Get Hooked on Summer Journaling
School is out for the summer and for most students, summer journaling is the last thing on their minds. Sure it is fun to hang out with family and friends, watch TV, go online; or just lay back and relax, but how can these experiences be enjoyed and reflected upon later after this summer becomes just a memory? You can capture these special moments through summer journaling.
Some may be wondering why they should bother to keep a journal, and what is to be gained from doing so. It has been proven through scientific research that “the mindless summer movies, books and television you’re enjoying may be harmful to your intellectual health”; but once critical and active thinking is involved in these activities, intelligence is found considerable better ¹. Writing each day through the summer will keep your mind busy. The brain is a muscle, the more you work it the stronger it will become. However, do not get too bogged down with writing; in order to have something to write about you need to experience summer.
Journaling can be whatever you make it out to be. Now is the time to write whatever you want – the key is to let yourself go and embrace the freedom writing grants you! During school, students are often confined to write in a certain style, and given a specific topic; the aim is to instruct students in important writing skills and to encourage critical thinking. Although these tools are necessary, they are only the spring board into a deeper realm of writing. There are so many things to write about, and different ways to express yourself through writing.

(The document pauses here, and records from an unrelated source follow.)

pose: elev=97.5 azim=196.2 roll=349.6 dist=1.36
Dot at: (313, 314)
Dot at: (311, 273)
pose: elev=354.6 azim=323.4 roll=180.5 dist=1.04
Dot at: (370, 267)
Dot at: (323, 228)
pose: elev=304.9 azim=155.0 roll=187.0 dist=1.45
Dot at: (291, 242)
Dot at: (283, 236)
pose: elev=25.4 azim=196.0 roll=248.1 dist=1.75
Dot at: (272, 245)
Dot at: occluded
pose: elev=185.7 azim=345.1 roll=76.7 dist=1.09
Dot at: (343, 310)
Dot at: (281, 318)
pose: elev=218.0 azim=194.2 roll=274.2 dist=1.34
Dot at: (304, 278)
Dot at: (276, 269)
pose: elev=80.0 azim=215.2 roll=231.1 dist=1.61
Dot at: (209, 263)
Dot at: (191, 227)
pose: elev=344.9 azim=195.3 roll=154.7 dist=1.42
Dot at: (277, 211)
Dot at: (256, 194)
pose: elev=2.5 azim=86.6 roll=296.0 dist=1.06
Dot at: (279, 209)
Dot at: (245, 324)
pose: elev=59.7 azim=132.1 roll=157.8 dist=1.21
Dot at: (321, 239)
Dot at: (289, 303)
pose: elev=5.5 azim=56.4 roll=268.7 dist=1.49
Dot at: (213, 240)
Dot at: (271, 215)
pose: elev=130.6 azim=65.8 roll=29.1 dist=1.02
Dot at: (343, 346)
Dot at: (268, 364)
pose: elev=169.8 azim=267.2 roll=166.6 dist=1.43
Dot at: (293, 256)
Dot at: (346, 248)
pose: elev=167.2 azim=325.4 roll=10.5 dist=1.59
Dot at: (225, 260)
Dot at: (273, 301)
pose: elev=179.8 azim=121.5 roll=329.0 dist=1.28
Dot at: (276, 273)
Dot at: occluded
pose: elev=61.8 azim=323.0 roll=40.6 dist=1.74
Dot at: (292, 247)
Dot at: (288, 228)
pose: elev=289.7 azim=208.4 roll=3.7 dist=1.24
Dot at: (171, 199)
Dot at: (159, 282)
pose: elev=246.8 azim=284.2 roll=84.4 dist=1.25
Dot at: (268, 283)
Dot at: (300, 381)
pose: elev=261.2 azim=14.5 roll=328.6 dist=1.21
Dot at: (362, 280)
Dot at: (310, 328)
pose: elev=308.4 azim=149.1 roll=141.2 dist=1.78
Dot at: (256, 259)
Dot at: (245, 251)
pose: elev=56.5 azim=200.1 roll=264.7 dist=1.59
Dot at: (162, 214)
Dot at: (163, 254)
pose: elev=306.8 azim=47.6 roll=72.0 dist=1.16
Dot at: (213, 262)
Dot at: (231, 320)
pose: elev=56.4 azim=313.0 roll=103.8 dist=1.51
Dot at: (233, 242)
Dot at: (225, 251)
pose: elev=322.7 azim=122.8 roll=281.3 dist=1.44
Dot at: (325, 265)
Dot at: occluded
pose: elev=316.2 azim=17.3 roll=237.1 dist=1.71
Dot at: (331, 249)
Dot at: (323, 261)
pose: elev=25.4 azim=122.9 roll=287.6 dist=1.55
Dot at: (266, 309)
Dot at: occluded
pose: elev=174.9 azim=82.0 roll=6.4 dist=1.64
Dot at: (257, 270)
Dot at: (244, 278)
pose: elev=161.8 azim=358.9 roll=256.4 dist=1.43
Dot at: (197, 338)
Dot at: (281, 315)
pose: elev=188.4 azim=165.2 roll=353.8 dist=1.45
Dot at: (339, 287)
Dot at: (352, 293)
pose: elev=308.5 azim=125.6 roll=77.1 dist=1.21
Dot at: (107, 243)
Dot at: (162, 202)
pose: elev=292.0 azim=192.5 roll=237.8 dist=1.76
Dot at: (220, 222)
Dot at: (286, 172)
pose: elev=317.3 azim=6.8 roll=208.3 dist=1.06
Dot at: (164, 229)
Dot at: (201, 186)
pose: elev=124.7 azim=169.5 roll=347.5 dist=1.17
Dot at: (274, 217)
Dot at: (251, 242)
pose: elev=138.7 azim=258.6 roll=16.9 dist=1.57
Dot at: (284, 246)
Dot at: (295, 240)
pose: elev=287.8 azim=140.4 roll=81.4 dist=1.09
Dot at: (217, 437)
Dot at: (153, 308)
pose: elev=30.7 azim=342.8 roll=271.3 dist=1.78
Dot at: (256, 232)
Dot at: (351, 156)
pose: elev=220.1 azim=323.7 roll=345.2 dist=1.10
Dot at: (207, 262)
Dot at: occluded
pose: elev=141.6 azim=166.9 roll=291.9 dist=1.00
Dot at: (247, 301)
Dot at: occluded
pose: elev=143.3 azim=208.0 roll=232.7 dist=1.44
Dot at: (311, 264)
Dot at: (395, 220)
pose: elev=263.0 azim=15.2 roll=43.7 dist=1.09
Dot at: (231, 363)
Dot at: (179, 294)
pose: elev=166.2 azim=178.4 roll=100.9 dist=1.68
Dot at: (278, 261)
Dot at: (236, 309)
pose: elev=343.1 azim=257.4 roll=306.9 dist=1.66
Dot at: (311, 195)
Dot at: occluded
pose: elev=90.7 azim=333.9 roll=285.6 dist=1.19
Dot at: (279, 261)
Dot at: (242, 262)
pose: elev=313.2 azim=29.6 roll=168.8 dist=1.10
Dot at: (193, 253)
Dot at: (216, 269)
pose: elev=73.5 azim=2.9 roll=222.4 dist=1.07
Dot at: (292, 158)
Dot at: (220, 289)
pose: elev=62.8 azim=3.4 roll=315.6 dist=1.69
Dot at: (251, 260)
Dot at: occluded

Summer journaling does not have to be limited to an essay format, or personal response however, you can follow these styles if you so desire. There are many other ways to write, such as writing: a song, poem (rhyme, free verse, haiku etc), paragraph, or any other way you come up with – the possibilities are endless! It is a good idea to set a minimum of how much to write per day (i.e. 3 lines, a paragraph etc), but do not set a maximum. By setting a limit you confine yourself; writing without limitations allows room to grow and mature. It is up to you to decide what to write about, ideas may include what you did that day; what you would like to do this summer, what you did past summers, favorite things (sports, hobbies, places), or what you see yourself doing in 5 years. If you are stuck for creative ideas, there are resources such as Lorraine M. Dahlstrom’s Writing Down the Days: 365 Creative Journaling Ideas For Young People ². Dahlstrom lists historical events throughout her book, and suggests ideas to write and expand on. If you are unable to find this book at your local library, or purchase it from a bookstore or online, you could do your own search for special events or people that are connected to the day you are writing on.
Write to enjoy yourself. It can be a reflection on your day, or you could begin your day by writing – it is up to you. If you miss a day, do not worry. Some of you may not be used to writing daily, but over time it will become a habit, and maybe you will even continue keeping a journal after this summer is over. While you are having fun, you are also exercising your mind and improving your writing skills. By keeping a journal, you will be able to reflect back once you are older, and relive these special moments. So what are you waiting for? Create and preserve these memories through summer journaling!
¹ Harris, Misty. “Stupidity seems to be contagious, study finds Mindless fluff may harm you intellectually.” Calgary Herald. 16 June 2011. Print.
² Dahlstrom, Lorraine M. Writing Down the Days: 365 Creative Journaling Ideas For Young People. Minneapolis: Free Spirit Publising Inc. 1990. Print.